● About this task
The records below are to be set down word for word, with every picture left out.

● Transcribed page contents
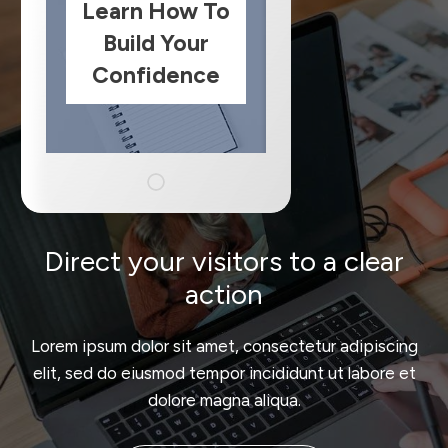
Learn How To
Build Your
Confidence
Direct your visitors to a clear
action
Lorem ipsum dolor sit amet, consectetur adipiscing
elit, sed do eiusmod tempor incididunt ut labore et
dolore magna aliqua.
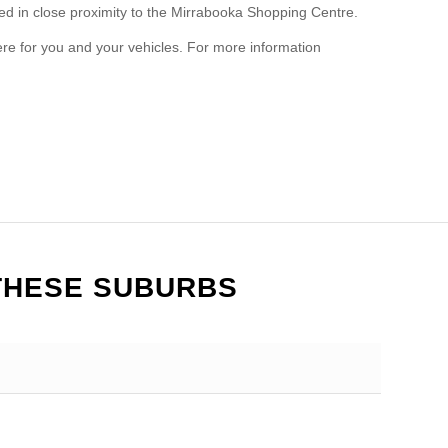
ted in close proximity to the Mirrabooka Shopping Centre.
re for you and your vehicles. For more information
THESE SUBURBS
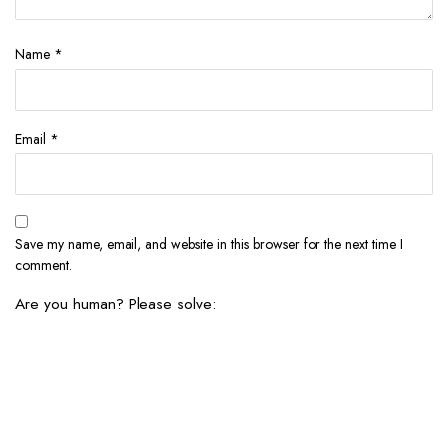
Name
*
Email
*
Save my name, email, and website in this browser for the next time I
comment.
Are you human? Please solve:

● Reply to the exercise
Learn How To
Build Your
Confidence
Direct your visitors to a clear
action
Lorem ipsum dolor sit amet, consectetur adipiscing
elit, sed do eiusmod tempor incididunt ut labore et
dolore magna aliqua.
ted in close proximity to the Mirrabooka Shopping Centre.
re for you and your vehicles. For more information
THESE SUBURBS
Name
*
Email
*
Save my name, email, and website in this browser for the next time I
comment.
Are you human? Please solve:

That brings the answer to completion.